Tim Amidon presenting to a group of firefighters
Amidon presenting at the Adaptive Challenges Symposium in 2016. The symposium focused on educating members of the U.S. Fire Service to have an adaptive mindset rather than a technical mindset when fighting fires.

Over the past five years, Amidon and a group of colleagues who also work with firefighters at CSU, have formed an interdisciplinary research team and have been cultivating relationships with groups like National Fallen Firefighters' Foundation and National Volunteer Fire Council as well as leaders in a number of Coloradoan fire departments to refine and develop research methods that could help firefighters work more safely. An important component of this work is better understanding how improving information flow in operational (in the field) and non-operational settings (in fire houses and training yards) can be used to improve safety outcomes within the industry.

“Communicating in risk environments is highly challenging for a number of reasons. One is that first responders are working in time-sensitive contexts. Folks make decisions in seconds that have huge consequences for the emergency and the responders alike,” he says. “Another is that the environments themselves impact how responders make sense of information and communicate that information. There are issues of power, credibility, and trust that impact how decisions are made, but also the fact that firefighters often can’t hear, see, or talk well because they are working in gear and places that are loud or dark or where there is zero visibility.”

Rhetoric and Technology

Amidon teaches courses that explore the intersections between rhetoric, composing, and technology. “As a digital rhetorician, I’m predominately interested in how humans practice and enact literacies using technology systems (digital and pre-digital) to realize the collective and individual aims they have in locations like workplaces,” he says. For example, he asks students to consider the ways writing for web-based platforms can complicate our understanding of authorship and who “owns” the content we create.

Technology changes so fast that people find it difficult to keep up with the potential ramifications.

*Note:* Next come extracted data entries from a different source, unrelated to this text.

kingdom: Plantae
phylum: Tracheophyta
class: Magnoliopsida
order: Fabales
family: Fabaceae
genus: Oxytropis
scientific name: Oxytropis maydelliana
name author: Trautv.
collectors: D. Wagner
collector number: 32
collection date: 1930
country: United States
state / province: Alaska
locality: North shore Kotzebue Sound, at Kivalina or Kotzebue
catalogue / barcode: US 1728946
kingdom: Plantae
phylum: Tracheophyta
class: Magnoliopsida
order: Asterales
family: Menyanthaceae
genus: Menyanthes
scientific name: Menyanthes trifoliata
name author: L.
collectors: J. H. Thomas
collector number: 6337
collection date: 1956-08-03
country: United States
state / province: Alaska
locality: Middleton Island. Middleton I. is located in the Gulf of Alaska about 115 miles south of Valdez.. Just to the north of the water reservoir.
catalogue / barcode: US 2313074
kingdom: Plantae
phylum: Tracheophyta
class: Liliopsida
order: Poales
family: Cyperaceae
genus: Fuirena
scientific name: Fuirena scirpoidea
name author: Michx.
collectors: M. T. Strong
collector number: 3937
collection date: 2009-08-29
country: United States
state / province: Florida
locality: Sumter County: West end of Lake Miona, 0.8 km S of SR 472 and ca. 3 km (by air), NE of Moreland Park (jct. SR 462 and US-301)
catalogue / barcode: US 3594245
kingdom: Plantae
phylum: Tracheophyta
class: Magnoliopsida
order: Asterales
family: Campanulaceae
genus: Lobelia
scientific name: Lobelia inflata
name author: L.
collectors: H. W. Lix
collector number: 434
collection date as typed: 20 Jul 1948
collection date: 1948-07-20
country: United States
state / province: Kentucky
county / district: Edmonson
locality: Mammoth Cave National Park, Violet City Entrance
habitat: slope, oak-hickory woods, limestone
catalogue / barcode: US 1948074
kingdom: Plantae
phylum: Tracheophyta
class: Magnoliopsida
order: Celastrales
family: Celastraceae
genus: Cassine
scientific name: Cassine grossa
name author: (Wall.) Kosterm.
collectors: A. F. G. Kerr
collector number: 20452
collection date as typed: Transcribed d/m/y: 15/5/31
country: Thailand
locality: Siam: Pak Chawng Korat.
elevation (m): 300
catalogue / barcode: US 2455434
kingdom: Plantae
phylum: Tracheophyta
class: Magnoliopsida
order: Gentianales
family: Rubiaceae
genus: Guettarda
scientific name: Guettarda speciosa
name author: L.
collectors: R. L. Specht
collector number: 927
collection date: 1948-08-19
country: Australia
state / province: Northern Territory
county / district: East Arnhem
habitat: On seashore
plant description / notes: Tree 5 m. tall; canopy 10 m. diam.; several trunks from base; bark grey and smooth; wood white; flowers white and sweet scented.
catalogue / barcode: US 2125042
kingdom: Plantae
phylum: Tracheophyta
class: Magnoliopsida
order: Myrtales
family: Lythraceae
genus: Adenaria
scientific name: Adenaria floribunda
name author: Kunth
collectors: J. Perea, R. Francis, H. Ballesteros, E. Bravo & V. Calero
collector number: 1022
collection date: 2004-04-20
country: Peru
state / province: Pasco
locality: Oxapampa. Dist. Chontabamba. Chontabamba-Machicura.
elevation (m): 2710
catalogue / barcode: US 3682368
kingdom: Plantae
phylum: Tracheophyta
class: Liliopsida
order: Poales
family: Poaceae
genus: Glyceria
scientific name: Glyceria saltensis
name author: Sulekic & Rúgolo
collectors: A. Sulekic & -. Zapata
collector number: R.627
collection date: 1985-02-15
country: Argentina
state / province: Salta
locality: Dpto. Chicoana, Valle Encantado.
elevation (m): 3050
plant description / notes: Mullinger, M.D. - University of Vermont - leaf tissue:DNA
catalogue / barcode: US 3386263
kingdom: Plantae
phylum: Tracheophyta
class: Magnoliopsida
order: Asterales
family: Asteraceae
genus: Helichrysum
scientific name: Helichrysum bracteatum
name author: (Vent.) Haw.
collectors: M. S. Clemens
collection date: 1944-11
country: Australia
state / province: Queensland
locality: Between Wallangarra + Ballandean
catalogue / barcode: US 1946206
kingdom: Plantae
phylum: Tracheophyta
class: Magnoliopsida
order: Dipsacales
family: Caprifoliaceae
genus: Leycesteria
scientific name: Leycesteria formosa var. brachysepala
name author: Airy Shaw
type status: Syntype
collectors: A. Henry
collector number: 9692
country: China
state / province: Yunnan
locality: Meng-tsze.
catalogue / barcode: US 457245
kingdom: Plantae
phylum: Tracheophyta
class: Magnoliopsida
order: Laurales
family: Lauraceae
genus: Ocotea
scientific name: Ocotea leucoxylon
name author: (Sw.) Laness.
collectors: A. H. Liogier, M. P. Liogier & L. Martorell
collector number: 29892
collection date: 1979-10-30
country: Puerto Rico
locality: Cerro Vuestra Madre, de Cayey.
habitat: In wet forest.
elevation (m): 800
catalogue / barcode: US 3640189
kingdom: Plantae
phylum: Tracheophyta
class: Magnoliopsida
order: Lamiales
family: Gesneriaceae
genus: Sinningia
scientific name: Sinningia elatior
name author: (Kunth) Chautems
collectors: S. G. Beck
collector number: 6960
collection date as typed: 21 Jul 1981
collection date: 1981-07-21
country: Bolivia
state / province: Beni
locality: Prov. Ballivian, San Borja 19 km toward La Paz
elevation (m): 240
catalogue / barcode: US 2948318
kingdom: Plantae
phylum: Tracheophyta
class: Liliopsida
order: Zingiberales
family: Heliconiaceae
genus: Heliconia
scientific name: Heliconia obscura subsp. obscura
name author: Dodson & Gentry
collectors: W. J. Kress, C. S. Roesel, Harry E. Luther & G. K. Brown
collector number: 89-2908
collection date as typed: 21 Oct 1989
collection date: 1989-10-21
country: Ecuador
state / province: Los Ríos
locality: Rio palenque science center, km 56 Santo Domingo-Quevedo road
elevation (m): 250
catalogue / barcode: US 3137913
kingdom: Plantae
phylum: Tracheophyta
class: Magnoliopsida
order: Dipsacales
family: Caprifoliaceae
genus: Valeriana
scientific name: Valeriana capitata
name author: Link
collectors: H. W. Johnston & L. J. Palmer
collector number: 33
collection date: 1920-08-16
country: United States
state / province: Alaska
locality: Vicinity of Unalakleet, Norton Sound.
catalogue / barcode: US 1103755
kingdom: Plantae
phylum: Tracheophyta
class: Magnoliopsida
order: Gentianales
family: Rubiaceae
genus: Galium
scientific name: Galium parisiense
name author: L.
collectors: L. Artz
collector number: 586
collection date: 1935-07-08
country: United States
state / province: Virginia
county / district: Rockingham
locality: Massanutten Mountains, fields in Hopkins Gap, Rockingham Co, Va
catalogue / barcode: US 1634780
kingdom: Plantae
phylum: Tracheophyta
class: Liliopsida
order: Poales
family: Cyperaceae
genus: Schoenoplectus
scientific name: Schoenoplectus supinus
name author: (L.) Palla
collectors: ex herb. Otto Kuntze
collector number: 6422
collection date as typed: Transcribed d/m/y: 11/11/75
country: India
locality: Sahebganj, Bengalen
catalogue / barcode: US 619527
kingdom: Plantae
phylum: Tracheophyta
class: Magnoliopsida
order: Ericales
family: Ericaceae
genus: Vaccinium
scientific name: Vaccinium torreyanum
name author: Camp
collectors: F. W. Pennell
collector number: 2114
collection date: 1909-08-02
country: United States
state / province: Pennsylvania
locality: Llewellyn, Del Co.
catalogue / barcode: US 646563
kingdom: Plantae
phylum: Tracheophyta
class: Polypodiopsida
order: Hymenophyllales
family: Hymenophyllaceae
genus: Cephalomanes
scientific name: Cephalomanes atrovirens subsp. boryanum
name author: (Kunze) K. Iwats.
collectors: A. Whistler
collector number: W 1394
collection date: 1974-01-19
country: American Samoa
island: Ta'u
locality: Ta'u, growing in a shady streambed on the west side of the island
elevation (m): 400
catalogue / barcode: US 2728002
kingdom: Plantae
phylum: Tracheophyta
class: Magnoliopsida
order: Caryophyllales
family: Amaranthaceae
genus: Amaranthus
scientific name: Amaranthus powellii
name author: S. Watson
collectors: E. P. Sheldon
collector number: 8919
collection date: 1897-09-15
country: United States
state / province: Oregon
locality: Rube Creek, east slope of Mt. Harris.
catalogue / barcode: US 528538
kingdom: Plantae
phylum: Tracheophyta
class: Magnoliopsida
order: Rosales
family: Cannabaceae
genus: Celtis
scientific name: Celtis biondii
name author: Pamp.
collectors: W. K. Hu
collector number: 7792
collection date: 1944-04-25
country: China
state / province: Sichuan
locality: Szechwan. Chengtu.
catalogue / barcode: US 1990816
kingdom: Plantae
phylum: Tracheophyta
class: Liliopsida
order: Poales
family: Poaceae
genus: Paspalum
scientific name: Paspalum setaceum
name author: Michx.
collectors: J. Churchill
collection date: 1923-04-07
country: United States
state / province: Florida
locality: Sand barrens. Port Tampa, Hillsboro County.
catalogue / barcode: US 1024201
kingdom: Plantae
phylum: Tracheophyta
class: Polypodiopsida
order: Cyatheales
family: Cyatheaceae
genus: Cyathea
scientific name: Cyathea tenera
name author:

We often adopt the technology before we investigate what using it is actually going to mean. Amidon suggests that even the designers of such systems don’t fully realize the implications that their systems will have on society.

“The recent testimony that Facebook executives and Jack Dorsey of Twitter forwarded in Congress highlights that the people building these platforms didn’t really expect to have the kinds of problems they do, didn’t predict the potential uses of the spaces, including trolling and bots and political influence campaigns. Platforms are being used in ways that the designers and the users don’t fully understand, and yet the social and political implications are profound. We didn’t think about the social, cultural, and ethical implications of these systems until after we started participating in them.

In education, we do the same – have engineers and designers build educational technology systems without a consideration of the ethics of use and the ramifications of how we practice with the technology. ‘What does it mean for this new technology to change the ways we do learning -- how do various technologies alter the ways that we read, write, communicate, and interact as educator and students in the shared activity of learning?"

Whether Amidon is investigating rhetoric and risk communication for first responders or how technology is yielding unanticipated impacts in the ways we communicate, his motivation is based on a sense of equity, compassion, and service.

“Reading and writing is how we organize our social and cultural activity as humans, so the choices we make in terms of reading, writing, literacy, and communication are fundamental to how we build and participate many of our systems, whether it’s a workplace or a school or civic system or how we relate with our own government…. We don’t have to just participate in systems as they are, we have agency. And as users and designers of systems, we have an ethical responsibility and have to carefully consider how we participate and build in those systems.”